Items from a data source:
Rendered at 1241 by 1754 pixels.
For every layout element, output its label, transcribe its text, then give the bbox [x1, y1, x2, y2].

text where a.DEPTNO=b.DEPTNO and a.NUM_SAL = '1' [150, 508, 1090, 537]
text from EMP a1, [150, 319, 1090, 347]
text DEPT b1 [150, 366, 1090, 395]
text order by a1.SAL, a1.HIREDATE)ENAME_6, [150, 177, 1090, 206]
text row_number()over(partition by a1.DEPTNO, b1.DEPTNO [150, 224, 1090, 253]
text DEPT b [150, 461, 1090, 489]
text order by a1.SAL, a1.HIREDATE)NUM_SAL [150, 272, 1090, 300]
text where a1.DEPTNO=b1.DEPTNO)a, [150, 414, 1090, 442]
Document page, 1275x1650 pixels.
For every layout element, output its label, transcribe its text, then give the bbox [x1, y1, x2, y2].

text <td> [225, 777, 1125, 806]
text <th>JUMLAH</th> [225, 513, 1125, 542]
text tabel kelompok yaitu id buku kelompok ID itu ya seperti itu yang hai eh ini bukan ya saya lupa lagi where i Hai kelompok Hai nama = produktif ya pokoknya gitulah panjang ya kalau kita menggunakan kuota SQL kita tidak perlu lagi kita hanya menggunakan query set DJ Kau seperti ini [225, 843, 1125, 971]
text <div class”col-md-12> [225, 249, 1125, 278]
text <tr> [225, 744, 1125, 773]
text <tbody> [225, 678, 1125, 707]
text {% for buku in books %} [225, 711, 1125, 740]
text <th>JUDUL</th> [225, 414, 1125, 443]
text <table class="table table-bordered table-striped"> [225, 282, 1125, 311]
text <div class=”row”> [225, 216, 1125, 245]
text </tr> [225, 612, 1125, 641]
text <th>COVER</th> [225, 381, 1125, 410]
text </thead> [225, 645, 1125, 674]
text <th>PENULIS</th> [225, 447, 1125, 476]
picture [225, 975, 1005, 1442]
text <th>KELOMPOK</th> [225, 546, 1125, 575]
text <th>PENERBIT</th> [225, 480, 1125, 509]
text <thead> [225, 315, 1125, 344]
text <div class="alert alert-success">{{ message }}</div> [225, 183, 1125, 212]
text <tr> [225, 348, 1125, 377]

PROBLEM TO SOLVE:
Word for word, give back the data shown above.

SOLUTION FOR THIS TASK:
Rendered at 1241 by 1754 pixels.
For every layout element, output its label, transcribe its text, then give the bbox [x1, y1, x2, y2].

text where a.DEPTNO=b.DEPTNO and a.NUM_SAL = '1' [150, 508, 1090, 537]
text from EMP a1, [150, 319, 1090, 347]
text DEPT b1 [150, 366, 1090, 395]
text order by a1.SAL, a1.HIREDATE)ENAME_6, [150, 177, 1090, 206]
text row_number()over(partition by a1.DEPTNO, b1.DEPTNO [150, 224, 1090, 253]
text DEPT b [150, 461, 1090, 489]
text order by a1.SAL, a1.HIREDATE)NUM_SAL [150, 272, 1090, 300]
text where a1.DEPTNO=b1.DEPTNO)a, [150, 414, 1090, 442]
Document page, 1275x1650 pixels.
For every layout element, output its label, transcribe its text, then give the bbox [x1, y1, x2, y2].

text <td> [225, 777, 1125, 806]
text <th>JUMLAH</th> [225, 513, 1125, 542]
text tabel kelompok yaitu id buku kelompok ID itu ya seperti itu yang hai eh ini bukan ya saya lupa lagi where i Hai kelompok Hai nama = produktif ya pokoknya gitulah panjang ya kalau kita menggunakan kuota SQL kita tidak perlu lagi kita hanya menggunakan query set DJ Kau seperti ini [225, 843, 1125, 971]
text <div class”col-md-12> [225, 249, 1125, 278]
text <tr> [225, 744, 1125, 773]
text <tbody> [225, 678, 1125, 707]
text {% for buku in books %} [225, 711, 1125, 740]
text <th>JUDUL</th> [225, 414, 1125, 443]
text <table class="table table-bordered table-striped"> [225, 282, 1125, 311]
text <div class=”row”> [225, 216, 1125, 245]
text </tr> [225, 612, 1125, 641]
text <th>COVER</th> [225, 381, 1125, 410]
text </thead> [225, 645, 1125, 674]
text <th>PENULIS</th> [225, 447, 1125, 476]
picture [225, 975, 1005, 1442]
text <th>KELOMPOK</th> [225, 546, 1125, 575]
text <th>PENERBIT</th> [225, 480, 1125, 509]
text <thead> [225, 315, 1125, 344]
text <div class="alert alert-success">{{ message }}</div> [225, 183, 1125, 212]
text <tr> [225, 348, 1125, 377]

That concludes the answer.